In 2011, Georgette Schiller, as executrix of the estate of Bernice A. Schiller, deceased, and individually, commenced this action against, among others, Sunharbor Acquisition I, LLC, doing business as Sunharbor Manor, OG Operator, LLC, as successor to Sunharbor Manor, and Sunharbor Manor, LLC, doing business as Sunharbor Manor (hereinafter collectively the defendants). The plaintiff alleged that the decedent received care and treatment at the defendants' nursing home, and that the defendants' negligence caused an infection in the decedent's left leg, which ultimately required amputation of her leg above the knee and resulted in her death. Almost four years after she commenced the action, the plaintiff moved, inter alia, pursuant to CPLR 3126 to strike the defendants' answer on the ground that the defendants were willful and contumacious in their failure to respond to the plaintiff's repeated demands for the decedent's entire medical record and the Supreme Court's orders related to the same. The court granted that branch of the plaintiff's motion which was to strike the defendants' answer, and the defendants appeal.

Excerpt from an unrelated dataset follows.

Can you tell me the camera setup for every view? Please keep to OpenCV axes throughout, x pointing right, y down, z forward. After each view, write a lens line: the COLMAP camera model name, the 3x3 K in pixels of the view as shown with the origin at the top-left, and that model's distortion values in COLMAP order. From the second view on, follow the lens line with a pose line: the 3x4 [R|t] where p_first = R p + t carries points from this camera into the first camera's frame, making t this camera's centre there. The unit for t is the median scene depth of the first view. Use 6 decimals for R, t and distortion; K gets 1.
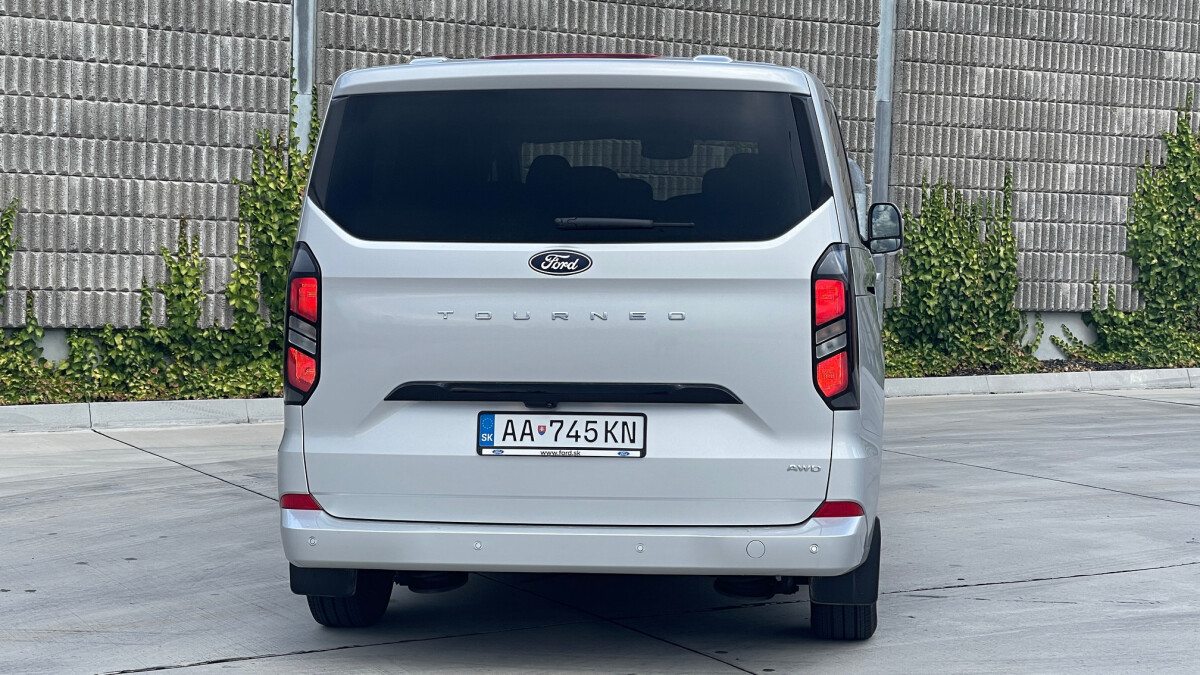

The nature and degree of the penalty to be imposed pursuant to CPLR 3126 lies within the sound discretion of the Supreme Court (see Arpino v F.J.F. & Sons Elec. Co., Inc., 102 AD3d 201, 209). The striking of a pleading may be appropriate where there is a clear showing that [*2]the failure to comply with discovery demands or court-ordered discovery is willful and contumacious (see Brandenburg v County of Rockland Sewer Dist. #1, State of N.Y., 127 AD3d 680; Arpino v F.J.F. & Sons Elec. Co., Inc., 102 AD3d at 210). The willful and contumacious character of a party's conduct can be inferred from the party's repeated failure to comply with discovery demands or orders without a reasonable excuse (see Brandenburg v County of Rockland Sewer Dist. #1, State of N.Y., 127 AD3d at 680; Arpino v F.J.F. & Sons Elec. Co., Inc., 102 AD3d at 210).

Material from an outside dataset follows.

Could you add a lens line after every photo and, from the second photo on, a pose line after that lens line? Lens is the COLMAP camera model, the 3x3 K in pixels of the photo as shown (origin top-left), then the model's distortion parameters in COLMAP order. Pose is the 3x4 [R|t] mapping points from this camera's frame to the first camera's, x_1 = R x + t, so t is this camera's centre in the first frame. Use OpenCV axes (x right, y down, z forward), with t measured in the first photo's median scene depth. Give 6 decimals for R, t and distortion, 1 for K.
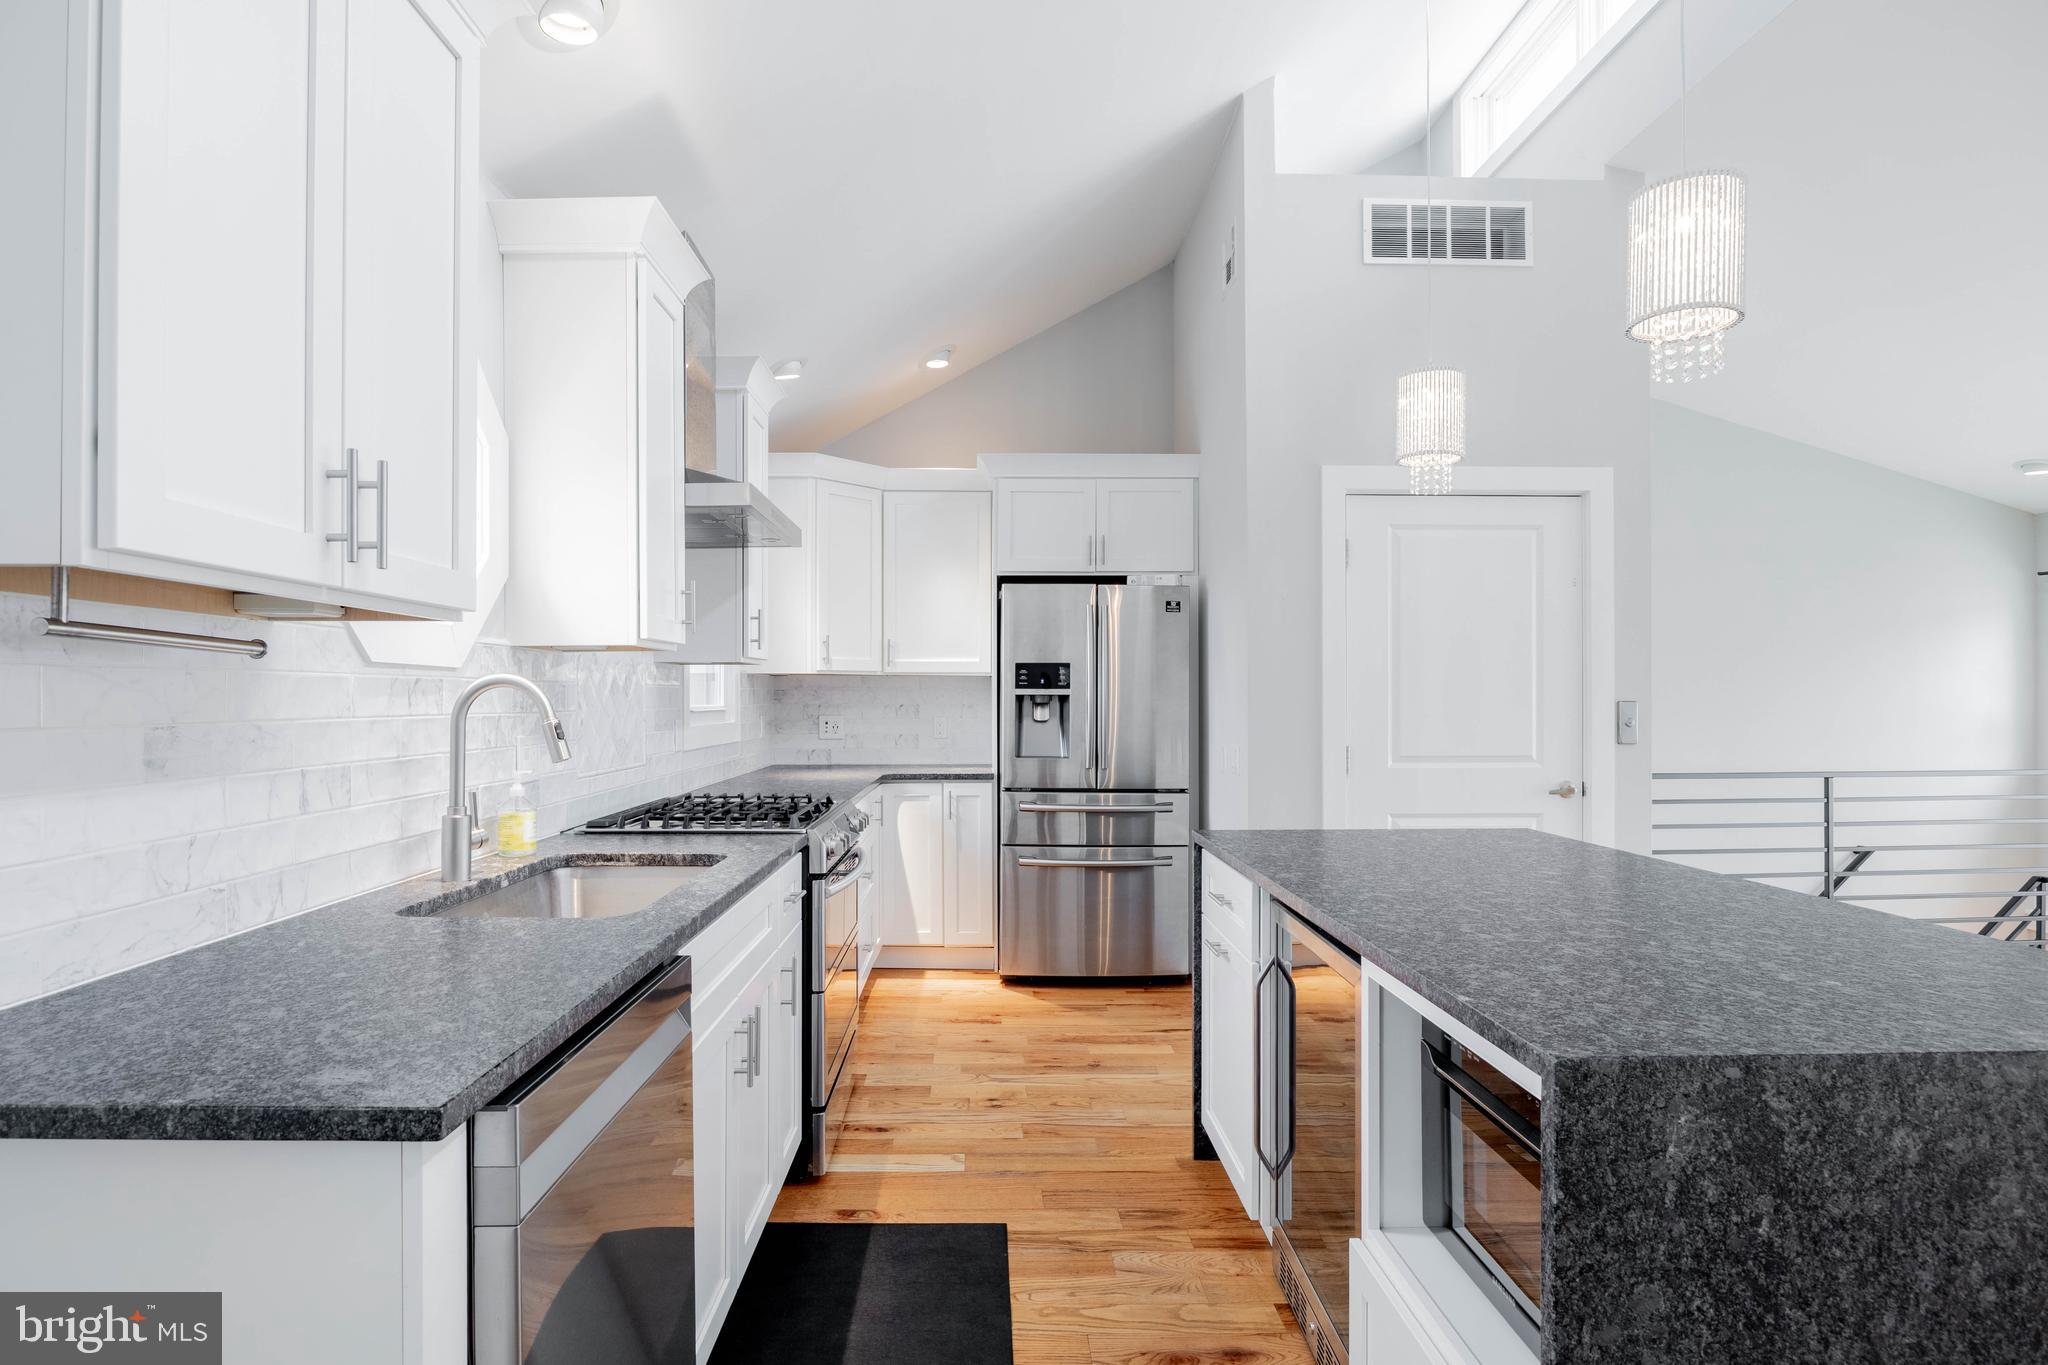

Here, the defendants' repeated failures, over a period of years, to respond to the plaintiff's discovery demands, even after being directed to do so by multiple court orders, without adequate excuses, constitutes willful and contumacious conduct (see Field v Bao, 140 AD3d 921, 922; Brandenburg v County of Rockland Sewer Dist. #1, State of N.Y., 127 AD3d at 680; Flynn v City of New York, 101 AD3d 803, 805). Moreover, in an April 2013 response by the defendants to the plaintiff's demand for supplemental discovery, the defendants represented they were "not in possession of any electronically stored medical records," yet the affidavit submitted by the defendants in opposition to the motion to strike contended that the repeated failure to provide the complete medical record to the plaintiff arose from a malfunction with the computer system on which such medical records were stored. The defendants failed to provide an explanation for their initial false statement in the discovery response to the plaintiff.

Accordingly, the Supreme Court providently exercised its discretion in granting that branch of the plaintiff's motion which was pursuant to CPLR 3126 to strike the defendants' answer.

BALKIN, J.P., CHAMBERS, MALTESE and DUFFY, JJ., concur.